→ **Assignment**:
Copy the records below in full, changing no character.

[Stored entries]
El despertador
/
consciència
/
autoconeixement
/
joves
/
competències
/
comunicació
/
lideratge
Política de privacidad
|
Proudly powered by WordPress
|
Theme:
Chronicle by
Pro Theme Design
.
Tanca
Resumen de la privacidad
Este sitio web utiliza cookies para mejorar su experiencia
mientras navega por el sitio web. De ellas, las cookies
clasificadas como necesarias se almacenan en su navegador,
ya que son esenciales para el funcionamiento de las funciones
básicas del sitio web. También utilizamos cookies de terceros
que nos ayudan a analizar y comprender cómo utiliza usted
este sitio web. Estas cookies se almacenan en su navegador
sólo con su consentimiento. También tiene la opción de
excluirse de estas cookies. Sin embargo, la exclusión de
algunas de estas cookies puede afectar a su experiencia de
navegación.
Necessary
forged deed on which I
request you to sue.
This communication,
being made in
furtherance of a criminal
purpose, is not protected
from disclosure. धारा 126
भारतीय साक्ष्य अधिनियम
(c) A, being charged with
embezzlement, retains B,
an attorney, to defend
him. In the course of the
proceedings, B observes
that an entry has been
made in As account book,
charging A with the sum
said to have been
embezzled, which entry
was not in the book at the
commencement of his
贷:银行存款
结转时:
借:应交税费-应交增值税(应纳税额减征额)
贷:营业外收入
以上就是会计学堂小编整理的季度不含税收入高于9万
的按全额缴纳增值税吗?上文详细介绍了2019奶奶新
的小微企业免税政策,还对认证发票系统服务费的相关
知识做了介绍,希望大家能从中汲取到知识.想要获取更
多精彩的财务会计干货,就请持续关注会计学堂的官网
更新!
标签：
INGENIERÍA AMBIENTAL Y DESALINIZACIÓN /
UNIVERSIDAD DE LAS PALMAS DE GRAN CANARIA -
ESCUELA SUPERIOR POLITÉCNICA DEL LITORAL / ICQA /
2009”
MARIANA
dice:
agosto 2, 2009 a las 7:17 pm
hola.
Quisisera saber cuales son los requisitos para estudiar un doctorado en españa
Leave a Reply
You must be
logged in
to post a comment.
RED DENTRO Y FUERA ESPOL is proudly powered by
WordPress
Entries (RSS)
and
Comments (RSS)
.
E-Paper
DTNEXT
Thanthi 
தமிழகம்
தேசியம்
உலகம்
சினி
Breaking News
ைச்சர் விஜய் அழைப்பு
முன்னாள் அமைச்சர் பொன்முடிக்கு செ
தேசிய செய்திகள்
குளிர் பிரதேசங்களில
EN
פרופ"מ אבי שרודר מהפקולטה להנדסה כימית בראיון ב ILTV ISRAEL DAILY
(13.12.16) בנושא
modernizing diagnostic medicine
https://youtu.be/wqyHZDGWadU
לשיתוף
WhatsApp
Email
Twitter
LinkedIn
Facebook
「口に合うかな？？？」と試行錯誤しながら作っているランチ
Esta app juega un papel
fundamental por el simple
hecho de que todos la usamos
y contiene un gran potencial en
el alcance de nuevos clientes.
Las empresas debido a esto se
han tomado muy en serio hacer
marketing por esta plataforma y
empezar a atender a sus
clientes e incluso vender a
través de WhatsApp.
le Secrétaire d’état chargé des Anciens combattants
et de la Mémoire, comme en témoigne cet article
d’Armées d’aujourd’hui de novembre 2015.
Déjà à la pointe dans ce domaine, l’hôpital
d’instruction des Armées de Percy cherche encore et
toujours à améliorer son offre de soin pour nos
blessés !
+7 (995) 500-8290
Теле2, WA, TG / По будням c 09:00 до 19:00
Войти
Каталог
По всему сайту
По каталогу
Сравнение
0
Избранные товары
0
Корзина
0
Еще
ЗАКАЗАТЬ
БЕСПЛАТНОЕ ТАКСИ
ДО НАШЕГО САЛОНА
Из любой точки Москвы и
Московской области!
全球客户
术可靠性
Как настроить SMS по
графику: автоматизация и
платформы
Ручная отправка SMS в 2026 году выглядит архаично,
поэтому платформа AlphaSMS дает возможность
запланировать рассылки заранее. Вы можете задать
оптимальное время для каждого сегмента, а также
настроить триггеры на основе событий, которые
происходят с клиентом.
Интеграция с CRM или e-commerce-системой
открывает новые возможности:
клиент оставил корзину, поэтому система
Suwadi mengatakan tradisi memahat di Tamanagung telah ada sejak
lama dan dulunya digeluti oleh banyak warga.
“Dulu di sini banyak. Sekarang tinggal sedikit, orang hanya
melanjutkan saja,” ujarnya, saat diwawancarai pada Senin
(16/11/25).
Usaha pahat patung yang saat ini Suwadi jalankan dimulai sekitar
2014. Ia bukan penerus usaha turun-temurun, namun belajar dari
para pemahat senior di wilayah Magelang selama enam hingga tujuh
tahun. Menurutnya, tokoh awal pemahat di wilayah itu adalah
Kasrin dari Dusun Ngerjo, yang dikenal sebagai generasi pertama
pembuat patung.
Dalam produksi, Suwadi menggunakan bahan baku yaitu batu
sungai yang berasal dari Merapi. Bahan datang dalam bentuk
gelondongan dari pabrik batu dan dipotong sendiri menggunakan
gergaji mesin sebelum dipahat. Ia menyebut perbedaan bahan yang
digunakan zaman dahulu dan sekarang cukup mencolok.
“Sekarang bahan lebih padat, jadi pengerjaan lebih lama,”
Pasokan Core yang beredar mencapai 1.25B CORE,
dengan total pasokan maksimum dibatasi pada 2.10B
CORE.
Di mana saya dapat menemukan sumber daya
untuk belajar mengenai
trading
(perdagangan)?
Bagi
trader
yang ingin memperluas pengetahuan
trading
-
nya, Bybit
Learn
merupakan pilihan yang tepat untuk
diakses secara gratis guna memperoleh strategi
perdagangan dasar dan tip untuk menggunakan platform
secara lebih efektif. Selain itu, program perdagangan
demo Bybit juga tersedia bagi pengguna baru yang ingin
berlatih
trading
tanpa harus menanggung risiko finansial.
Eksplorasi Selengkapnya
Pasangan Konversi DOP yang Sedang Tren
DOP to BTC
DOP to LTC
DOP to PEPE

→ **Exercise solution**:
El despertador
/
consciència
/
autoconeixement
/
joves
/
competències
/
comunicació
/
lideratge
Política de privacidad
|
Proudly powered by WordPress
|
Theme:
Chronicle by
Pro Theme Design
.
Tanca
Resumen de la privacidad
Este sitio web utiliza cookies para mejorar su experiencia
mientras navega por el sitio web. De ellas, las cookies
clasificadas como necesarias se almacenan en su navegador,
ya que son esenciales para el funcionamiento de las funciones
básicas del sitio web. También utilizamos cookies de terceros
que nos ayudan a analizar y comprender cómo utiliza usted
este sitio web. Estas cookies se almacenan en su navegador
sólo con su consentimiento. También tiene la opción de
excluirse de estas cookies. Sin embargo, la exclusión de
algunas de estas cookies puede afectar a su experiencia de
navegación.
Necessary
forged deed on which I
request you to sue.
This communication,
being made in
furtherance of a criminal
purpose, is not protected
from disclosure. धारा 126
भारतीय साक्ष्य अधिनियम
(c) A, being charged with
embezzlement, retains B,
an attorney, to defend
him. In the course of the
proceedings, B observes
that an entry has been
made in As account book,
charging A with the sum
said to have been
embezzled, which entry
was not in the book at the
commencement of his
贷:银行存款
结转时:
借:应交税费-应交增值税(应纳税额减征额)
贷:营业外收入
以上就是会计学堂小编整理的季度不含税收入高于9万
的按全额缴纳增值税吗?上文详细介绍了2019奶奶新
的小微企业免税政策,还对认证发票系统服务费的相关
知识做了介绍,希望大家能从中汲取到知识.想要获取更
多精彩的财务会计干货,就请持续关注会计学堂的官网
更新!
标签：
INGENIERÍA AMBIENTAL Y DESALINIZACIÓN /
UNIVERSIDAD DE LAS PALMAS DE GRAN CANARIA -
ESCUELA SUPERIOR POLITÉCNICA DEL LITORAL / ICQA /
2009”
MARIANA
dice:
agosto 2, 2009 a las 7:17 pm
hola.
Quisisera saber cuales son los requisitos para estudiar un doctorado en españa
Leave a Reply
You must be
logged in
to post a comment.
RED DENTRO Y FUERA ESPOL is proudly powered by
WordPress
Entries (RSS)
and
Comments (RSS)
.
E-Paper
DTNEXT
Thanthi 
தமிழகம்
தேசியம்
உலகம்
சினி
Breaking News
ைச்சர் விஜய் அழைப்பு
முன்னாள் அமைச்சர் பொன்முடிக்கு செ
தேசிய செய்திகள்
குளிர் பிரதேசங்களில
EN
פרופ"מ אבי שרודר מהפקולטה להנדסה כימית בראיון ב ILTV ISRAEL DAILY
(13.12.16) בנושא
modernizing diagnostic medicine
https://youtu.be/wqyHZDGWadU
לשיתוף
WhatsApp
Email
Twitter
LinkedIn
Facebook
「口に合うかな？？？」と試行錯誤しながら作っているランチ
Esta app juega un papel
fundamental por el simple
hecho de que todos la usamos
y contiene un gran potencial en
el alcance de nuevos clientes.
Las empresas debido a esto se
han tomado muy en serio hacer
marketing por esta plataforma y
empezar a atender a sus
clientes e incluso vender a
través de WhatsApp.
le Secrétaire d’état chargé des Anciens combattants
et de la Mémoire, comme en témoigne cet article
d’Armées d’aujourd’hui de novembre 2015.
Déjà à la pointe dans ce domaine, l’hôpital
d’instruction des Armées de Percy cherche encore et
toujours à améliorer son offre de soin pour nos
blessés !
+7 (995) 500-8290
Теле2, WA, TG / По будням c 09:00 до 19:00
Войти
Каталог
По всему сайту
По каталогу
Сравнение
0
Избранные товары
0
Корзина
0
Еще
ЗАКАЗАТЬ
БЕСПЛАТНОЕ ТАКСИ
ДО НАШЕГО САЛОНА
Из любой точки Москвы и
Московской области!
全球客户
术可靠性
Как настроить SMS по
графику: автоматизация и
платформы
Ручная отправка SMS в 2026 году выглядит архаично,
поэтому платформа AlphaSMS дает возможность
запланировать рассылки заранее. Вы можете задать
оптимальное время для каждого сегмента, а также
настроить триггеры на основе событий, которые
происходят с клиентом.
Интеграция с CRM или e-commerce-системой
открывает новые возможности:
клиент оставил корзину, поэтому система
Suwadi mengatakan tradisi memahat di Tamanagung telah ada sejak
lama dan dulunya digeluti oleh banyak warga.
“Dulu di sini banyak. Sekarang tinggal sedikit, orang hanya
melanjutkan saja,” ujarnya, saat diwawancarai pada Senin
(16/11/25).
Usaha pahat patung yang saat ini Suwadi jalankan dimulai sekitar
2014. Ia bukan penerus usaha turun-temurun, namun belajar dari
para pemahat senior di wilayah Magelang selama enam hingga tujuh
tahun. Menurutnya, tokoh awal pemahat di wilayah itu adalah
Kasrin dari Dusun Ngerjo, yang dikenal sebagai generasi pertama
pembuat patung.
Dalam produksi, Suwadi menggunakan bahan baku yaitu batu
sungai yang berasal dari Merapi. Bahan datang dalam bentuk
gelondongan dari pabrik batu dan dipotong sendiri menggunakan
gergaji mesin sebelum dipahat. Ia menyebut perbedaan bahan yang
digunakan zaman dahulu dan sekarang cukup mencolok.
“Sekarang bahan lebih padat, jadi pengerjaan lebih lama,”
Pasokan Core yang beredar mencapai 1.25B CORE,
dengan total pasokan maksimum dibatasi pada 2.10B
CORE.
Di mana saya dapat menemukan sumber daya
untuk belajar mengenai
trading
(perdagangan)?
Bagi
trader
yang ingin memperluas pengetahuan
trading
-
nya, Bybit
Learn
merupakan pilihan yang tepat untuk
diakses secara gratis guna memperoleh strategi
perdagangan dasar dan tip untuk menggunakan platform
secara lebih efektif. Selain itu, program perdagangan
demo Bybit juga tersedia bagi pengguna baru yang ingin
berlatih
trading
tanpa harus menanggung risiko finansial.
Eksplorasi Selengkapnya
Pasangan Konversi DOP yang Sedang Tren
DOP to BTC
DOP to LTC
DOP to PEPE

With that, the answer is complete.